On 31 August 2018, Purple Group entered into a Loan Agreement with a Black Empowered Consortium, led by Bonang
Mohale (the”Consortium”). Bonang, who is currently the Chief Executive Officer of Business Leadership South Africa,
recognises the economic and social value that Purple Group (primarily through its interest in EasyEquities) can bring to
South Africa. Bonang is eager to become an active participant within Purple Group in order to be in a position to
influence and drive the financial and investment democratisation of previously disadvantaged South Africans which is
currently evidenced in the EasyEquities business.
2. Terms of the Loan
In terms of the Loan Agreement, the Consortium will advance a loan of R25 million (the “Loan Amount”) to Purple
Group. The Loan bears interest at 11.5% (NACM), with 30% of monthly accrued interest being cash paid monthly in
arrears and the remainder being capitalised. The Loan Amount plus capitalised interest (“Loan Outstandings”) are
repayable on 31 August 2021.
The Consortium has been granted an option to convert the Loan Outstanding into Purple Group shares at any time on
or before 31 August 2021, at a price per share of 22.87 cents, which represents a 10% discount to the 30 day weighted
average traded price of Purple Group shares for the 30 business days preceding 28 August 2018, being the date that
the conversion option was agreed (“Option”). In the event that the Consortium elects to exercise the Option on 31
August 2021, the number of Purple Group ordinary shares that will be issued to the Consortium would total 138 835 528
shares (“Option Shares”), representing 12.9% of the issued capital of Purple Group, post the exercising of the option.

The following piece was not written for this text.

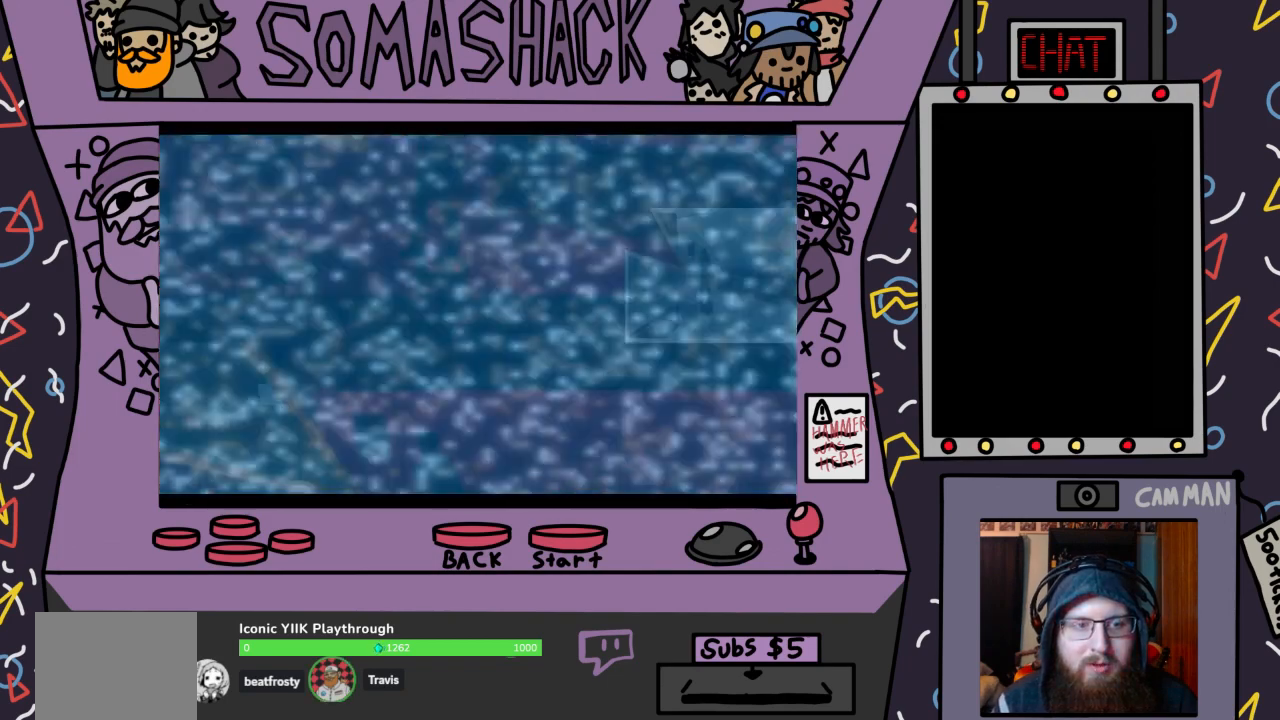
{"buttons": [], "left_stick": "center", "right_stick": "center", "events": [[200, "CROSS", "up"]]}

Application will be made by the Company to the JSE for the listing of the Option Shares upon exercise, if applicable.
The Option Shares which may have to be issued upon the exercise of the conversion rights under the loan will be issued
under the general authority which was granted to the Directors pursuant to an ordinary resolution of the Shareholders
passed at the AGM. The consortium is considered public shareholders in terms of the listings requirements.
There are no conditions precedent to the transaction.
The Rationale for the above transaction detailed in this announcement was to raise longer term funding to settle
amounts currently due and payable in respect of the liability owed to the Industrial Development Corporation (“IDC”),
as disclosed in our Annual Financial Statements for the year ended 31 August 2017 and Interim results for the 6 months
ended 28 February 2018. Furthermore, the transaction replaces the current IDC repayment profile with a cash
repayment profile that aligns with the cash generation envisaged for Purple Group over the term of the loan.
At the same time Purple Group has taken the opportunity to introduce a structure that will (if the option is elected)
result in a sizeable shareholding in Purple Group being held by an active black empowered shareholder who is
passionate about the future of the business.
4. Financial effects of the loan
The table below sets out the pro forma financial effects of the Convertible Loan on the loss, headline loss, net asset
value and net tangible asset value per share. The pro forma financial effects have been calculated on Purple Group’s
results for the six months ended 28 February 2018. The pro forma financial effects are provided for illustrative purposes
only and because of their nature they may not give a fair reflection of Purple Group’s financial position, changes in
equity, results of operations or cash flows after the transaction. The pro forma financial effects are the responsibility of
the Company’s directors. The accounting policies as at 31 August 2017 and 28 February 2018 have been used in the
preparation of the financial effects.
Before the Loan (1) After the Loan Percentage (%)
Loss per share (cents) (1.89) (1.95) 3.2
Headline loss per share (1.89) (1.95) 3.2
Net asset value per share 33.58 33.52 (0.2)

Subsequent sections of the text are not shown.